A forma do adjetivo importa mais do que parece. Em grego, terminações desse tipo costumam ser passivas, e descrevem o que a coisa recebeu, não o que a coisa produz. Theópneustos diz o que foi soprado, não o que sopra.
O objeto do adjetivo é pâsa graphḗ, toda escritura. Graphḗ é a palavra ordinária para texto escrito, algo que alguém traçou com tinta em rolo. Não é visão, não é voz interior, não é experiência.
O adjetivo, portanto, qualifica um objeto material. O ar de origem está no texto que ficou registrado, e é ali que a carta manda o leitor procurar.
O termo aparece uma única vez em todo o Novo Testamento. Palavras assim, com ocorrência isolada, recebem em grego o nome de hápax legómenon, dito uma vez.
Uma palavra assim perde a rede de comparações internas, e o exame corre pela morfologia e pelo uso fora do texto sagrado.
Fora dele, a família do verbo é banal. Pnéō sopra em Mateus 7:25 quando os ventos batem na casa construída sobre a rocha, e sopra em João 3:8 quando o vento vai onde quer.
Nenhum desses usos tem cor de êxtase. É movimento de ar, força de fora com efeito visível.
A ponte mais forte está no primeiro livro da Bíblia.
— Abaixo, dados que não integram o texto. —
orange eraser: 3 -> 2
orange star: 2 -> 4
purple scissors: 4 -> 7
Em Gênesis 2:7, Deus sopra na narina do homem e o homem se torna alma vivente, e a Septuaginta usa ali o verbo irmão, empneúō.
O paralelo organiza a leitura inteira. Um punhado de barro não vira gente por mérito do barro, e um rolo não carrega peso próprio por mérito da tinta. Nos dois casos, a coisa recebe fôlego de fora.
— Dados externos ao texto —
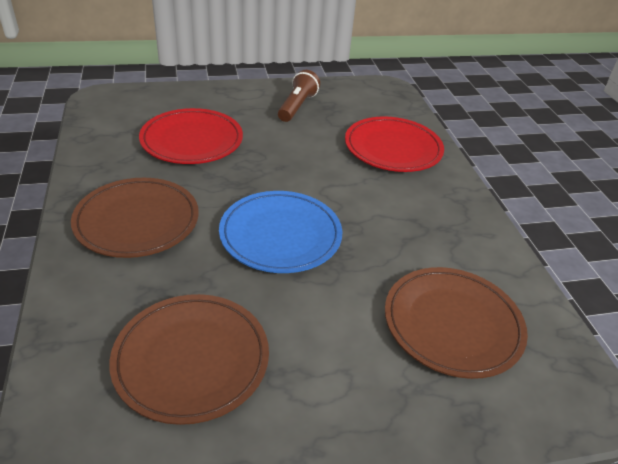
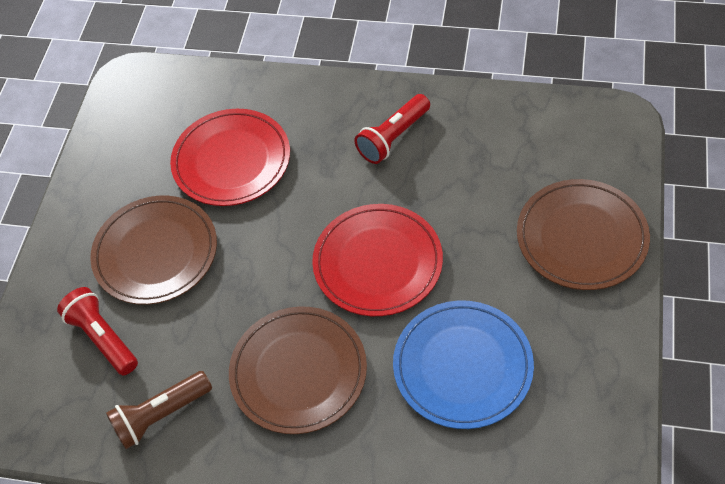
red flashlight: 0 -> 2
Vale ver o que a palavra grega não contém. Ela não tem nenhum elemento que signifique entusiasmo, emoção, arrebatamento ou dom literário.
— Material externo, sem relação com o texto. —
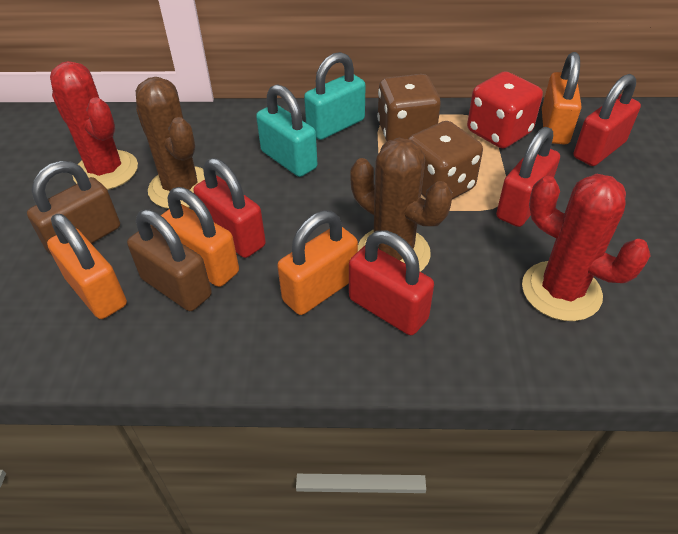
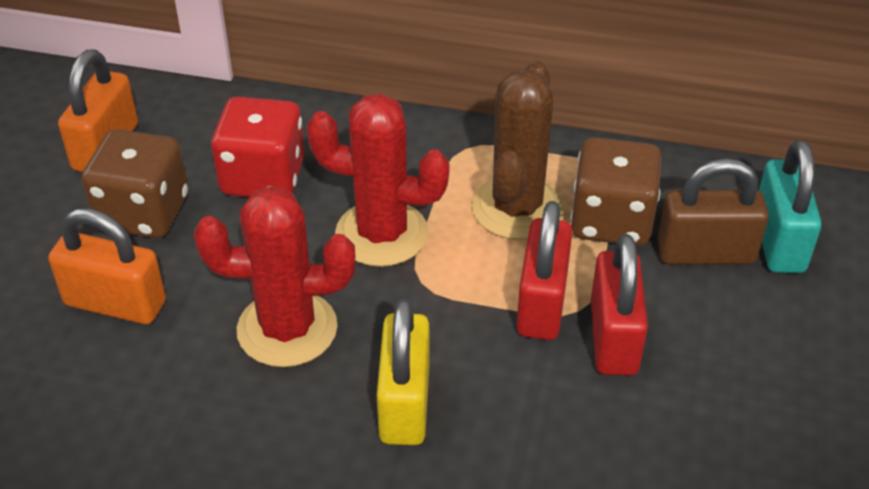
brown cactus: 2 -> 1
brown padlock: 2 -> 1
orange padlock: 4 -> 2
red padlock: 4 -> 2
turquoise padlock: 2 -> 1
yellow padlock: 0 -> 1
O que aconteceu com o escritor no instante da escrita fica de fora da frase. A carta afirma a origem do produto e se cala sobre a psicologia do processo.
O deslocamento veio depois, pela estrada do latim. A Vulgata traduziu o adjetivo por divinitus inspirata, soprada de dentro por Deus, e a preposição in empurrou o sopro para dentro.
De inspirata saiu inspirada em português, e a palavra portuguesa hoje carrega outra bagagem inteira: a musa, o rompante criativo, o dia em que o artista acorda com a ideia pronta.
O grego dizia o contrário do que a palavra portuguesa sugere ao ouvido moderno. O sopro sai de Deus e chega ao texto. Não sobe do escritor nem depende do humor dele naquela tarde.
O versículo seguinte fecha o raciocínio com a finalidade, e a finalidade é prática. O texto soprado serve para ensinar, repreender, corrigir e instruir em justiça, quatro verbos de uso, não de contemplação.
A origem, na frase, não é um título honorífico pendurado no rolo. É a razão pela qual o rolo pode ser usado como régua sobre a vida de quem o lê.